We are happy to engage early with nursing leadership, innovation teams, and IT to ensure alignment before any pilot begins.
Get in Touch
Ready to modernize your supply workflows? Let's start the conversation.
FAQs
1. Who are we?
We are a healthcare technology company building edge-native, real-time infrastructure that helps clinicians interact with physical environments more efficiently and reliably. Our focus is reducing workflow friction in high-acuity clinical settings.
2. What problem are we solving?
In hospitals, clinicians lose critical time searching for supplies, navigating fragmented systems, and compensating for broken workflows. These inefficiencies increase cognitive load, delay care, and contribute to operational strain—especially in time-sensitive environments like ICUs and EDs.
3. What does our technology do?
Our technology enables spoken intent to trigger immediate, spatially precise guidance within clinical environments. The system operates locally, responds in real time, and integrates directly into physical infrastructure such as supply rooms and storage areas.
4. Is this an AI product?
Yes—but it is AI embedded into infrastructure, not cloud-based analytics or retrospective decision support. The system uses on-device intelligence to respond instantly and predictably, without relying on external servers.
5. Does our system make clinical decisions?
No.
The system does not diagnose, treat, or recommend clinical actions. Clinicians remain fully in control at all times. The technology supports workflow and navigation, not medical decision-making.
6. Why is on-device (edge) operation important?
Edge operation ensures:
- Deterministic, low-latency response
- No dependence on network connectivity
- Strong privacy protections
- Reliable performance in high-noise, high-stress environments
This is critical in clinical settings where delays or outages are unacceptable.
7. Does our system collect or store patient data?
No.
The system does not collect PHI, patient identifiers, or audio recordings. Operational metrics are limited to system performance and aggregate usage patterns.

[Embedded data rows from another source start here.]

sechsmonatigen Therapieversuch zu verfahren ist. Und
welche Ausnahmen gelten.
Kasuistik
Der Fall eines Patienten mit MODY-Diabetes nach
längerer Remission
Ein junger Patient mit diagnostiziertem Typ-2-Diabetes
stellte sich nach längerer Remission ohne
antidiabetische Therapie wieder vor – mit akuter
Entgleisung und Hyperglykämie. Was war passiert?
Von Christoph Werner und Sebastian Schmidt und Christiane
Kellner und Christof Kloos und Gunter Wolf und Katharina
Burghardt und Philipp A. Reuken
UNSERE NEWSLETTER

8. How is this different from typical healthcare IT or AI tools?
Most healthcare AI tools are:
- Cloud-dependent
- Retrospective (analytics, dashboards)
- Best-effort in latency and reliability
Our approach focuses on:
- Real-time response
- Deterministic behavior
- Physical-world interaction
- Infrastructure-level reliability
9. Who typically uses or sponsors our technology?

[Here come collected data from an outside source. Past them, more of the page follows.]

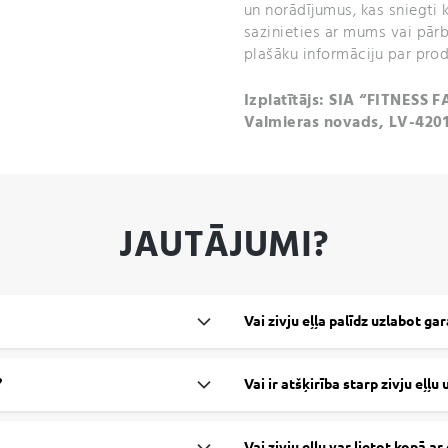
un norādījumus, kas sniegti 
sazinieties ar mums vai pārb
plašāku informāciju par prod
Izplatītājs: SIA “FITNESS F
Valmieras novads, LV-420
JAUTĀJUMI?
Vai zivju eļļa palīdz uzlabot ga
?
Vai ir atšķirība starp zivju eļļu 
Vai zivju eļļu var lietot kopā a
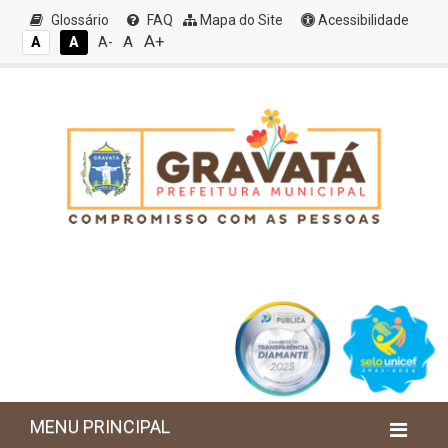
Glossário
FAQ
Mapa do Site
Acessibilidade
A+
A
A
A
A-
MENU PRINCIPAL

Common stakeholders include:
- Nursing leadership (ICU, ED, procedural areas)
- Clinical innovation and transformation teams
- Supply chain and operations leadership
- Clinical engineering / biomedical engineering
- IT teams (for governance and awareness)
10. Are we currently deployed in hospitals?

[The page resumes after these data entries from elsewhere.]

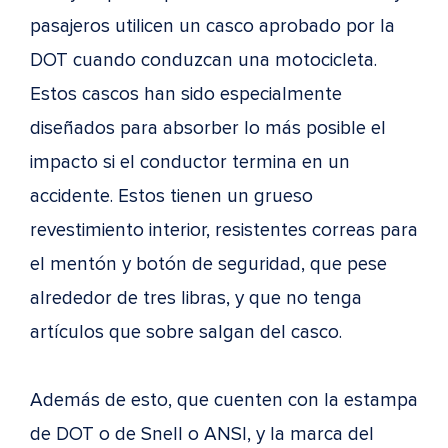
pasajeros utilicen un casco aprobado por la
DOT cuando conduzcan una motocicleta.
Estos cascos han sido especialmente
diseñados para absorber lo más posible el
impacto si el conductor termina en un
accidente. Estos tienen un grueso
revestimiento interior, resistentes correas para
el mentón y botón de seguridad, que pese
alrededor de tres libras, y que no tenga
artículos que sobre salgan del casco.
Además de esto, que cuenten con la estampa
de DOT o de Snell o ANSI, y la marca del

We are in pilot and validation stages, working with early partners to evaluate real-world performance, usability, and workflow impact in live clinical environments.
11. How are we validating the technology?
Validation includes:
- Real-world pilot deployments
- Measured workflow observations
- System performance benchmarking
- Independent technical evaluation
This work aligns with a Phase I SBIR invitation from the National Science Foundation, which serves as an external technical and commercialization validation gate.
12. Is our technology regulated?
The current system is designed as operational infrastructure, not a clinical decision-support or diagnostic device. Regulatory pathways will be evaluated as functionality expands, with safety and compliance treated as first-order design constraints.
13. What environments are we focused on first?
Initial focus areas include:
- ICU and ED supply rooms
- Procedural and perioperative storage areas
- Point-of-use clinical supply locations
These environments benefit most from reduced search time and lower cognitive load.
14. What is our long-term vision?
Our long-term vision is to create a reliable, real-time control layer for physical environments—starting in healthcare and extending to other safety- and mission-critical domains where humans must interact with complex infrastructure under pressure.
15. How can organizations engage with us?
Organizations can engage through:
- Pilot programs
- Innovation partnerships
- Technical evaluation collaborations
- Early adopter discussions
There is no obligation beyond the pilot phase.